Following up on yesterday’s thoughts on piracy: I ran across an example that perfectly illustrates the ways that the big content industries are shooting themselves in the foot when it comes to profit and piracy.
Jaimie and I are big fans of Castle; it’s the only ongoing television show we actually watch. I was reading some discussion on this week’s episode this morning, and discovered that while ABC puts the video up on the website for streaming (good move!), they limit access to people in the United States (horrible move!).
Presumably, they have lots of reasons for this – deals with networks in other countries and so on. But the result is that lots of people overseas pirate it, because they just want to watch the episode. This is particularly true of countries where they don’t get the content for a year or more afterward. Even Canada doesn’t get the content immediately. The result? Lots of complaints about the policy, and several (now deleted) comments saying, “Just download it from [file-sharing site].”
ABC could make themselves a tidy little profit by opening the views up to everyone. Instead, they’re causing people to pirate by preventing them any legitimate access to the content. Yes, I recognize that people are still responsible for their own illegal behavior, but ABC is blind not to recognize that they could stop most of this piracy and increase their own profits all in one fell swoop.
The moment the old media companies realize that the internet is on their side – that it’s a vast, still largely untapped source of profit, if only they’ll adapt to it – is the moment that most piracy dies on the vine. As I said yesterday: most people don’t want to pirate; they just want access to the content. Most people will pay for it – through advertising or reasonable subscriptions – if you let them. The two main problems are:
- Big content won’t let people pay.
- Big content is trying to charge too much.
On the first problem, see above. The solution to the second problem is also fairly simply to grasp.
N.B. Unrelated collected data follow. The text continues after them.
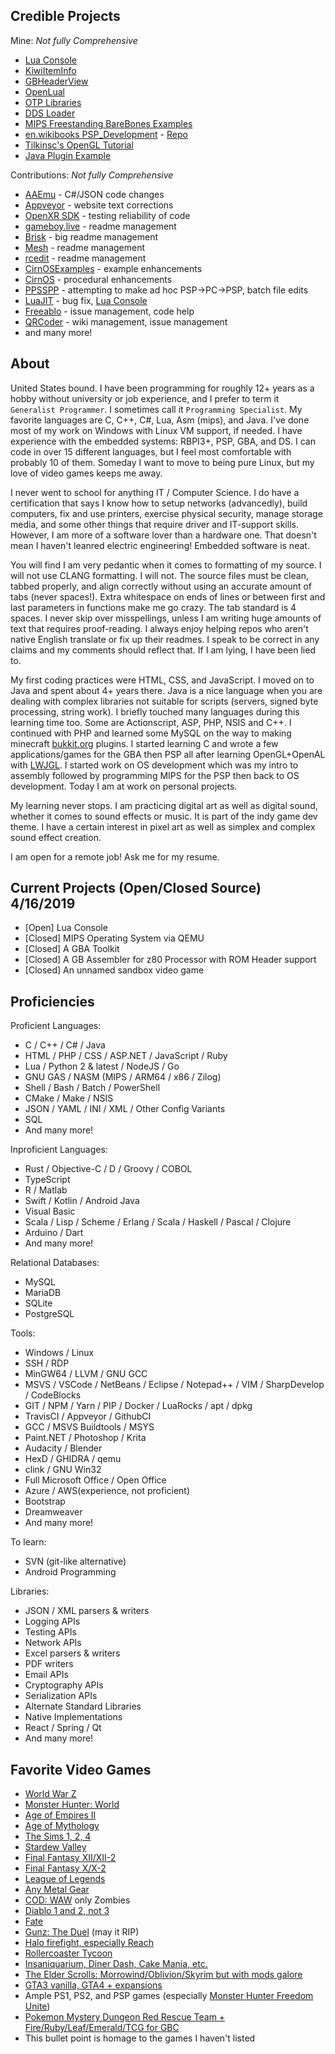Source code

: 
## Credible Projects

Mine: *Not fully Comprehensive*
* [Lua Console](https://github.com/tilkinsc/LuaConsole)
* [KiwiItemInfo](https://github.com/tilkinsc/KiwiItemInfo)
* [GBHeaderView](https://github.com/tilkinsc/gbheaderview)
* [OpenLual](https://github.com/tilkinsc/openlual)
* [OTP Libraries](https://github.com/OTPLibraries)
* [DDS Loader](https://github.com/tilkinsc/DDSLoader)
* [MIPS Freestanding BareBones Examples](https://github.com/tilkinsc/MipsBareBones)
* [en.wikibooks PSP_Development](https://en.wikibooks.org/wiki/PSP_Development) - [Repo](https://github.com/tilkinsc/PSPProjects)
* [Tilkinsc's OpenGL Tutorial](https://github.com/tilkinsc/TCsOpenGLTut)
* [Java Plugin Example](https://github.com/tilkinsc/MyJavaPluginExample)

Contributions: *Not fully Comprehensive*
* [AAEmu](https://github.com/AAEmu/AAEmu/pull/260) - C#/JSON code changes
* [Appveyor](https://github.com/appveyor/website/pull/787) - website text corrections
* [OpenXR SDK](https://github.com/KhronosGroup/OpenXR-SDK-Source/issues/236) - testing reliability of code
* [gameboy.live](https://github.com/HFO4/gameboy.live/pull/5) - readme management
* [Brisk](https://github.com/briskml/brisk/pull/50) - big readme management
* [Mesh](https://github.com/plasma-umass/Mesh/commit/a901069b25b3b363f0116e23bf91def6fe08d804) - readme management
* [rcedit](https://github.com/electron/rcedit/commit/ca7064eb010f2e1a9b019891be30a3512a0c6900) - readme management
* [CirnOSExamples](https://github.com/Mikestylz/CirnOSExamples/issues/1) - example enhancements
* [CirnOS](https://github.com/Mikestylz/CirnOS) - procedural enhancements
* [PPSSPP](https://github.com/hrydgard/ppsspp) - attempting to make ad hoc PSP->PC->PSP, batch file edits
* [LuaJIT](https://luajit.org) - bug fix, [Lua Console](https://github.com/tilkinsc/LuaConsole)
* [Freeablo](https://github.com/wheybags/freeablo) - issue management, code help
* [QRCoder](https://github.com/codebude/QRCoder) - wiki management, issue management
* and many more!

## About

United States bound. I have been programming for roughly 12+ years as a hobby without university or job experience, and I prefer to term it `Generalist Programmer`. I sometimes call it `Programming Specialist`. My favorite languages are C, C++, C#, Lua, Asm (mips), and Java. I've done most of my work on Windows with Linux VM support, if needed. I have experience with the embedded systems: RBPI3+, PSP, GBA, and DS. I can code in over 15 different languages, but I feel most comfortable with probably 10 of them. Someday I want to move to being pure Linux, but my love of video games keeps me away.

I never went to school for anything IT / Computer Science. I do have a certification that says I know how to setup networks (advancedly), build computers, fix and use printers, exercise physical security, manage storage media, and some other things that require driver and IT-support skills. However, I am more of a software lover than a hardware one. That doesn't mean I haven't leanred electric engineering! Embedded software is neat.

You will find I am very pedantic when it comes to formatting of my source. I will not use CLANG formatting. I will not. The source files must be clean, tabbed properly, and align correctly without using an accurate amount of tabs (never spaces!). Extra whitespace on ends of lines or between first and last parameters in functions make me go crazy. The tab standard is 4 spaces. I never skip over misspellings, unless I am writing huge amounts of text that requires proof-reading. I always enjoy helping repos who aren't native English translate or fix up their readmes. I speak to be correct in any claims and my comments should reflect that. If I am lying, I have been lied to. 

My first coding practices were HTML, CSS, and JavaScript. I moved on to Java and spent about 4+ years there. Java is a nice language when you are dealing with complex libraries not suitable for scripts (servers, signed byte processing, string work). I briefly touched many languages during this learning time too. Some are Actionscript, ASP, PHP, NSIS and C++. I continued with PHP and learned some MySQL on the way to making minecraft [bukkit.org](http://bukkit.org/) plugins. I started learning C and wrote a few applications/games for the GBA then PSP all after learning OpenGL+OpenAL with [LWJGL](http://lwjgl.org). I started work on OS development which was my intro to assembly followed by programming MIPS for the PSP then back to OS development. Today I am at work on personal projects.

My learning never stops. I am practicing digital art as well as digital sound, whether it comes to sound effects or music. It is part of the indy game dev theme. I have a certain interest in pixel art as well as simplex and complex sound effect creation.

I am open for a remote job! Ask me for my resume.  

## Current Projects (Open/Closed Source) 4/16/2019
* \[Open\] Lua Console
* \[Closed\] MIPS Operating System via QEMU
* \[Closed\] A GBA Toolkit
* \[Closed\] A GB Assembler for z80 Processor with ROM Header support
* \[Closed\] An unnamed sandbox video game

## Proficiencies
Proficient Languages:
* C / C++ / C# / Java
* HTML / PHP / CSS / ASP.NET / JavaScript / Ruby
* Lua / Python 2 & latest / NodeJS / Go
* GNU GAS / NASM (MIPS / ARM64 / x86 / Zilog)
* Shell / Bash / Batch / PowerShell
* CMake / Make / NSIS
* JSON / YAML / INI / XML / Other Config Variants
* SQL
* And many more!

Inproficient Languages:
* Rust / Objective-C / D / Groovy / COBOL
* TypeScript
* R / Matlab
* Swift / Kotlin / Android Java
* Visual Basic
* Scala / Lisp / Scheme / Erlang / Scala / Haskell / Pascal / Clojure
* Arduino / Dart
* And many more!

Relational Databases:
* MySQL
* MariaDB
* SQLite
* PostgreSQL

Tools:
* Windows / Linux
* SSH / RDP
* MinGW64 / LLVM / GNU GCC
* MSVS / VSCode / NetBeans / Eclipse / Notepad++ / VIM / SharpDevelop / CodeBlocks
* GIT / NPM / Yarn / PIP / Docker / LuaRocks / apt / dpkg
* TravisCI / Appveyor / GithubCI
* GCC / MSVS Buildtools / MSYS
* Paint.NET / Photoshop / Krita
* Audacity / Blender
* HexD / GHIDRA / qemu
* clink / GNU Win32
* Full Microsoft Office / Open Office
* Azure / AWS(experience, not proficient)
* Bootstrap
* Dreamweaver
* And many more!

To learn:
* SVN (git-like alternative)
* Android Programming

Libraries:
* JSON / XML parsers & writers
* Logging APIs
* Testing APIs
* Network APIs
* Excel parsers & writers
* PDF writers
* Email APIs
* Cryptography APIs
* Serialization APIs
* Alternate Standard Libraries
* Native Implementations
* React / Spring / Qt
* And many more!

## Favorite Video Games
* [World War Z](https://en.wikipedia.org/wiki/World_War_Z_(2019_video_game))
* [Monster Hunter: World](https://en.wikipedia.org/wiki/Monster_Hunter:_World)
* [Age of Empires II](https://en.wikipedia.org/wiki/Age_of_Empires_II)
* [Age of Mythology](https://en.wikipedia.org/wiki/Age_of_Mythology)
* [The Sims 1, 2, 4](https://en.wikipedia.org/wiki/The_Sims)
* [Stardew Valley](https://en.wikipedia.org/wiki/Stardew_Valley)
* [Final Fantasy XII/XII-2](https://en.wikipedia.org/wiki/Final_Fantasy_XIII)
* [Final Fantasy X/X-2](https://en.wikipedia.org/wiki/Final_Fantasy_X)
* [League of Legends](https://en.wikipedia.org/wiki/League_of_Legends)
* [Any Metal Gear](https://en.wikipedia.org/wiki/Metal_Gear_Solid)
* [COD: WAW](https://en.wikipedia.org/wiki/Call_of_Duty:_World_at_War) only Zombies
* [Diablo 1 and 2, not 3](https://en.wikipedia.org/wiki/Diablo_(series))
* [Fate](https://en.wikipedia.org/wiki/Fate_(video_game))
* [Gunz: The Duel](https://fgunz.net) (may it RIP)
* [Halo firefight, especially Reach](https://en.wikipedia.org/wiki/Halo:_Reach)
* [Rollercoaster Tycoon](https://en.wikipedia.org/wiki/RollerCoaster_Tycoon)
* [Insaniquarium, Diner Dash, Cake Mania, etc.](https://en.wikipedia.org/wiki/List_of_PopCap_games)
* [The Elder Scrolls: Morrowind/Oblivion/Skyrim but with mods galore](https://en.wikipedia.org/wiki/The_Elder_Scrolls)
* [GTA3 vanilla, GTA4 + expansions](https://en.wikipedia.org/wiki/Grand_Theft_Auto)
* Ample PS1, PS2, and PSP games (especially [Monster Hunter Freedom Unite](https://hunstermonter.net/))
* [Pokemon Mystery Dungeon Red Rescue Team + Fire/Ruby/Leaf/Emerald/TCG for GBC](https://en.wikipedia.org/wiki/Pok%C3%A9mon_%28anime%29)
* This bullet point is homage to the games I haven't listed
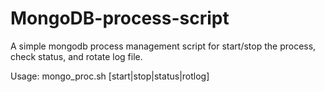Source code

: # MongoDB-process-script
A simple mongodb process management script for start/stop the process, check status, and rotate log file.

Usage: mongo_proc.sh [start|stop|status|rotlog]
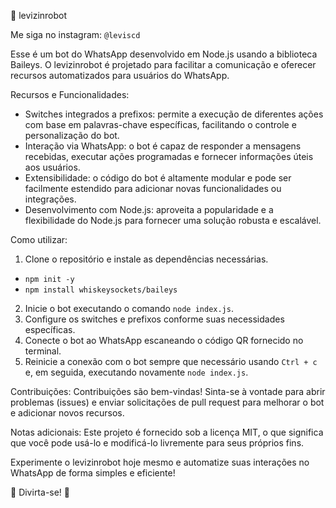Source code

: 🤖 levizinrobot

Me siga no instagram: `@leviscd`


Esse é um bot do WhatsApp desenvolvido em Node.js usando a biblioteca Baileys. O levizinrobot é projetado para facilitar a comunicação e oferecer recursos automatizados para usuários do WhatsApp.

Recursos e Funcionalidades:
- Switches integrados a prefixos: permite a execução de diferentes ações com base em palavras-chave específicas, facilitando o controle e personalização do bot.
- Interação via WhatsApp: o bot é capaz de responder a mensagens recebidas, executar ações programadas e fornecer informações úteis aos usuários.
- Extensibilidade: o código do bot é altamente modular e pode ser facilmente estendido para adicionar novas funcionalidades ou integrações.
- Desenvolvimento com Node.js: aproveita a popularidade e a flexibilidade do Node.js para fornecer uma solução robusta e escalável.

Como utilizar:
1. Clone o repositório e instale as dependências necessárias.
- `npm init -y`
- `npm install whiskeysockets/baileys`
2. Inicie o bot executando o comando `node index.js`.
3. Configure os switches e prefixos conforme suas necessidades específicas.
4. Conecte o bot ao WhatsApp escaneando o código QR fornecido no terminal.
5. Reinicie a conexão com o bot sempre que necessário usando `Ctrl + c` e, em seguida, executando novamente `node index.js`.

Contribuições:
Contribuições são bem-vindas! Sinta-se à vontade para abrir problemas (issues) e enviar solicitações de pull request para melhorar o bot e adicionar novos recursos.

Notas adicionais:
Este projeto é fornecido sob a licença MIT, o que significa que você pode usá-lo e modificá-lo livremente para seus próprios fins.

Experimente o levizinrobot hoje mesmo e automatize suas interações no WhatsApp de forma simples e eficiente!

🚀 Divirta-se! 🚀
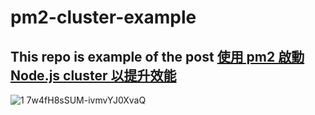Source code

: # pm2-cluster-example

## This repo is example of the post [使用 pm2 啟動 Node.js cluster 以提升效能](https://medium.com/larry-blog/nodejs-pm2-cluster-455ffbd7671)

![1 7w4fH8sSUM-ivmvYJ0XvaQ](https://user-images.githubusercontent.com/10403741/178271355-ead5f295-83a7-4489-85e4-548262f8eef7.png)
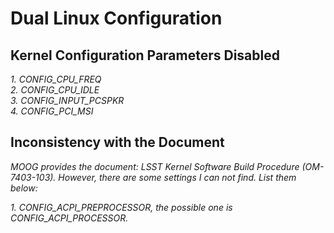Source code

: # Dual Linux Configuration

## Kernel Configuration Parameters Disabled

*1. CONFIG_CPU_FREQ* \
*2. CONFIG_CPU_IDLE* \
*3. CONFIG_INPUT_PCSPKR* \
*4. CONFIG_PCI_MSI*

## Inconsistency with the Document

*MOOG provides the document: LSST Kernel Software Build Procedure (OM-7403-103). However, there are some settings I can not find. List them below:*

*1. CONFIG_ACPI_PREPROCESSOR, the possible one is CONFIG_ACPI_PROCESSOR.*
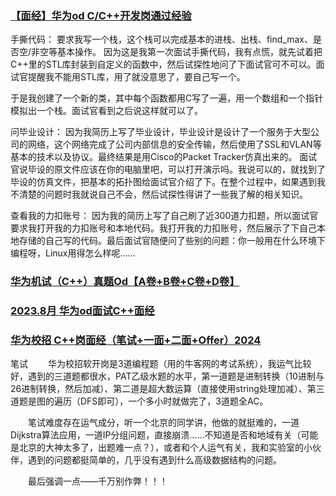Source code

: ### [【面经】华为od C/C++开发岗通过经验](https://blog.csdn.net/JimDu_dwj/article/details/122717562)
手撕代码：
要求我写一个栈，这个栈可以完成基本的进栈、出栈、find_max、是否空/非空等基本操作。
因为这是我第一次面试手撕代码，我有点慌，就先试着把C++里的STL库封装到自定义的函数中，然后试探性地问了下面试官可不可以。面试官提醒我不能用STL库，用了就没意思了，要自己写一个。

于是我创建了一个新的类，其中每个函数都用C写了一遍，用一个数组和一个指针模拟出一个栈。面试官看到之后说这样就可以了。

问毕业设计：
因为我简历上写了毕业设计，毕业设计是设计了一个服务于大型公司的网络，这个网络完成了公司内部信息的安全传输，然后使用了SSL和VLAN等基本的技术以及协议。最终结果是用Cisco的Packet Tracker仿真出来的。
面试官说毕设的原文件应该在你的电脑里吧，可以打开演示吗。我说可以的，就找到了毕设的仿真文件，把基本的拓扑图给面试官介绍了下。在整个过程中，如果遇到我不清楚的问题时我就说自己不会，然后试探性得讲了一些我了解的相关知识。

查看我的力扣账号：
因为我的简历上写了自己刷了近300道力扣题，所以面试官要求我打开我的力扣账号和本地代码。我打开我的力扣账号，然后展示了下自己本地存储的自己写的代码。最后面试官随便问了些别的问题：你一般用在什么环境下编程呀，Linux用得怎么样呢……


### [华为机试（C++）真题Od【A卷+B卷+C卷+D卷】](https://renjie.blog.csdn.net/article/details/126965954)


### [2023.8月 华为od面试C++面经](https://zhuanlan.zhihu.com/p/650716103)

### [华为校招 C++岗面经（笔试+一面+二面+Offer）2024](https://blog.csdn.net/cv_jason/article/details/84849679)
笔试
　　华为校招软开岗是3道编程题（用的牛客网的考试系统），我运气比较好，遇到的三道题都很水，PAT乙级水题的水平，第一道题是进制转换（10进制与26进制转换，然后加减）、第二道是超大数运算（直接使用string处理加减）、第三道题是图的遍历（DFS即可），一个多小时就做完了，3道题全AC。

　　笔试难度存在运气成分，听一个北京的同学讲，他做的就挺难的，一道Dijkstra算法应用，一道IP分组问题，直接崩溃……不知道是否和地域有关（可能是北京的大神太多了，出题难一点？），或者和个人运气有关，我和实验室的小伙伴，遇到的问题都挺简单的，几乎没有遇到什么高级数据结构的问题。

　　最后强调一点——千万别作弊！！！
As a friend of mine put it in a discussion on Facebook yesterday:
The difference between one person paying ten while three people pay nothing and four people paying five is positive ten on the latter side.
This is why the Apple App Store has made some people enormous profits, despite the fact that most apps sell for $0.99. Put simply: it’s easier to convince one hundred people to spend one dollar than to convince ten people to spend ten dollars, especially for an app for their phones. (There are other problems with that model, but those have to do with the saturation of the market and the resulting difficulty of discovery and differentiation, rather than the economics.)
Lower prices sometimes mean higher profits – sometimes much higher profits. This isn’t always the case, and everyone has to consider the various messages that prices send, but in general, you want to shoot for the price point that maximizes profits. Generally speaking, that’s not the maximum price you can get a few people to pay, it’s the maximum price you can get many people to pay.
The easiest way to kill piracy is to dry up the demand for it from the vast majority of the population. ABC should make Castle available all over the world in two forms: ad-supported but free, and at some low price point without advertising. Moreover, it should do this immediately after it airs, or – better yet – concurrent with its airing. Everyone wins.